Parents can have two children or ten and love every single one of them. They aren’t asked to limit their love to one child. It is accepted that their hearts can hold enough love for all of them. Why, then, is it supposed that an adoptee seeking answered about their birth families couldn’t feel the same way? Why do we have to “choose”?
For the record, I found my birthparents at age 39.
My birthmother had mourned my loss all her life (having been forced by her Italian Catholic parents into giving me up) and was overjoyed when I found her. It helped bring closure to the most painful experience of her life.
My adoptive parents reacted to this by dismissively claiming “she has nothing to do with you, she’s not your mother," and then refusing to hear any more about it. Meanwhile I, as a grown adult—not a child “belonging” to one parent or the other—remain caught in the middle.
So here’s what it’s like to be adopted: The parents who raised you are your parents and the relatives that you knew growing up are all “related” to you. But beyond that is nothing; I feel zero connection to “great-great grandmother So-and-So” who has no blood relationship to me whatsoever. Those ancestors belong to my parents and cousins, but not to me.
On the other hand, it is the complete opposite with my birth family. With them, I do not feel that they are my parents, siblings, cousins, etc. in the sense that I feel that way about the family I grew up with. They are strangers who are related to me by blood, but we have no shared history. Yet when they talk about our mutual “great-great grandmother So-and-So,” then I DO feel connected. The same blood that ties them to our ancestors ties me as well. We are equally connected that way.

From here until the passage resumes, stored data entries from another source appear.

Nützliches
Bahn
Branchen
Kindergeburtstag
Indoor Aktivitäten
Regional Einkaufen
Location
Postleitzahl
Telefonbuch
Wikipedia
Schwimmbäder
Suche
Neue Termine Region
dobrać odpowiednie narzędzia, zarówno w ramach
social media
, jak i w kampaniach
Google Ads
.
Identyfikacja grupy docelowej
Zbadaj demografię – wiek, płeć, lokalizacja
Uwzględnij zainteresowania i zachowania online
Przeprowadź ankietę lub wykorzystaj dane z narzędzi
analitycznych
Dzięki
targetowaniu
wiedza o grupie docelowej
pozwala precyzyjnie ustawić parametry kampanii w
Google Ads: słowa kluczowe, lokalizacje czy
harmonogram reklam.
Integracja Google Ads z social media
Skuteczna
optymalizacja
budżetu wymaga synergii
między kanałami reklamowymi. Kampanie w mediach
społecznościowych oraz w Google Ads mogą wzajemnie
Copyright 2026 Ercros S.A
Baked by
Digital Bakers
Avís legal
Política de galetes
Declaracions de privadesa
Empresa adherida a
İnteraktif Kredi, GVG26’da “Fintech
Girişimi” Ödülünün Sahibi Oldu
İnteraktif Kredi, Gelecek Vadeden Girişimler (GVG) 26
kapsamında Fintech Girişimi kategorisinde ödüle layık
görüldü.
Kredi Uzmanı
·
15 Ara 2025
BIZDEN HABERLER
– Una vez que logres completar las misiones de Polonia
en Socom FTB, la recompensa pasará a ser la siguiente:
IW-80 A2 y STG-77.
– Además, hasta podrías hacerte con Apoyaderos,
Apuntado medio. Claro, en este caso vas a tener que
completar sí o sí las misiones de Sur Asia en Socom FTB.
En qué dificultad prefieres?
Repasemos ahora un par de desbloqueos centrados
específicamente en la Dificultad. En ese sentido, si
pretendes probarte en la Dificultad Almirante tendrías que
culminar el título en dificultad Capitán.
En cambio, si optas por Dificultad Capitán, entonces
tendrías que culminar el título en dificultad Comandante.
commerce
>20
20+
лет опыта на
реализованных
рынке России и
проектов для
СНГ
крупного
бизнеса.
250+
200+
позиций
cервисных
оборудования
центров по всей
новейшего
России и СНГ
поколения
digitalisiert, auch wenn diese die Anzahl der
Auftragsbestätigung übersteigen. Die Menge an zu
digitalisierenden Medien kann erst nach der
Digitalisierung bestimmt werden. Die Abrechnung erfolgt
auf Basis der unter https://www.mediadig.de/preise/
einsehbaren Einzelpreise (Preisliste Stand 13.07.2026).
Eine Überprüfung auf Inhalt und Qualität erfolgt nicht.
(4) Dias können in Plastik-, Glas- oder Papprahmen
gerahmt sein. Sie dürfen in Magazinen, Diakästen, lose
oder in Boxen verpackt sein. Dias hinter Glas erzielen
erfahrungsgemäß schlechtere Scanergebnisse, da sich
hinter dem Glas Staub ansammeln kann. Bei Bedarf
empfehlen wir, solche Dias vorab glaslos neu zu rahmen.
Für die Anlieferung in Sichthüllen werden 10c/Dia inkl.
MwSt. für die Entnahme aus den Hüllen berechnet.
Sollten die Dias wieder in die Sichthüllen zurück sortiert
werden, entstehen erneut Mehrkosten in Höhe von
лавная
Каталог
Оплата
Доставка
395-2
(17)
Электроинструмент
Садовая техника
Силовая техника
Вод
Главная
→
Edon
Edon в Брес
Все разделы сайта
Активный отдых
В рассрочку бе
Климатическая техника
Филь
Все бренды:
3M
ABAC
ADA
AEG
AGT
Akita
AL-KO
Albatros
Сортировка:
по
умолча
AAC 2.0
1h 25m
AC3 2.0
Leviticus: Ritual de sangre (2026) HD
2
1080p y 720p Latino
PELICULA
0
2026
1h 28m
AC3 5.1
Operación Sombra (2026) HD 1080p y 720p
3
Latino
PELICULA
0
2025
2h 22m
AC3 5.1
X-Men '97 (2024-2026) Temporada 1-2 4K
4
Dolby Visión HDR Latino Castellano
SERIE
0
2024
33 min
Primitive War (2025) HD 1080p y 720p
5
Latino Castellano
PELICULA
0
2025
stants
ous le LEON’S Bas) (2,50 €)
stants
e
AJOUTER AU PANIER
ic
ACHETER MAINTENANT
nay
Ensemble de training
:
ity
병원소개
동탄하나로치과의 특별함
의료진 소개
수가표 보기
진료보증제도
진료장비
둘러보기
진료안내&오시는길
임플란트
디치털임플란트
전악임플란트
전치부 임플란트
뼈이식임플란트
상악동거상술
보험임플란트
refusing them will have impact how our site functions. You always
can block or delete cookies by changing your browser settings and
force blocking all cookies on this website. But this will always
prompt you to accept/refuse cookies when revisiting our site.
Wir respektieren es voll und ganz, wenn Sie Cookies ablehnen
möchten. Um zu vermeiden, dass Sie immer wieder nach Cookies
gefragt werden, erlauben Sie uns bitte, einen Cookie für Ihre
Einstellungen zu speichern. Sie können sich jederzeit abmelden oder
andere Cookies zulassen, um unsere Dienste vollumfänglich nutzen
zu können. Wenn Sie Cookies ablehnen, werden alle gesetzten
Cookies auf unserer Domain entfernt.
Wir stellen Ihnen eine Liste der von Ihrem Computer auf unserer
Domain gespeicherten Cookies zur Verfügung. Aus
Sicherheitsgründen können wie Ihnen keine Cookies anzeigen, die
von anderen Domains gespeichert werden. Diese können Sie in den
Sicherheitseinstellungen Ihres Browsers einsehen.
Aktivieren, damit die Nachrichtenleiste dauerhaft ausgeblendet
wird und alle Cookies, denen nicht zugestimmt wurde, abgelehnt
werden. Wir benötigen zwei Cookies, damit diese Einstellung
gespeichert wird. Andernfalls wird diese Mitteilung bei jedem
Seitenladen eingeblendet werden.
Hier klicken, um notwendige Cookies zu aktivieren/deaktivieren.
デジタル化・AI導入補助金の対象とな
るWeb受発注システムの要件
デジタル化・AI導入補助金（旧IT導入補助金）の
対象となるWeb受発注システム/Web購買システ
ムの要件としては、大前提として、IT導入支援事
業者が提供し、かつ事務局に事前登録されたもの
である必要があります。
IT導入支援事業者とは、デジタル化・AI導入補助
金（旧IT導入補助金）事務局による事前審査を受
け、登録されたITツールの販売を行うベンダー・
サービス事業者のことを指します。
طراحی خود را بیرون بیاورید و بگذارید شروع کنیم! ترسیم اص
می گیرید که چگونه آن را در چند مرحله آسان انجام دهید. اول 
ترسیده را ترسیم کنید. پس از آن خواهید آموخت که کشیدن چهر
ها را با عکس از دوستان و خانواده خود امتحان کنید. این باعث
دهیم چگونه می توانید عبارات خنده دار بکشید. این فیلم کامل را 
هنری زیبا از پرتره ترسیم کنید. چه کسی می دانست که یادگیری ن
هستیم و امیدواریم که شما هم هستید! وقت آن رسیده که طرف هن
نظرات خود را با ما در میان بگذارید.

This is a dichotomy that no non-adopted person will ever face or understand. It is something every adoptee (of a closed adoption) experiences to some degree. Without an origin story, which everyone else takes for granted, we feel rather like we were just found under a cabbage patch with no link to the past and no bloodline to pass on to our own children.
When we have Family Tree projects in school, it cuts deeply. We were grafted onto our tree, we have a deep sense that we don’t really belong there, yet we have no idea where our own tree is planted.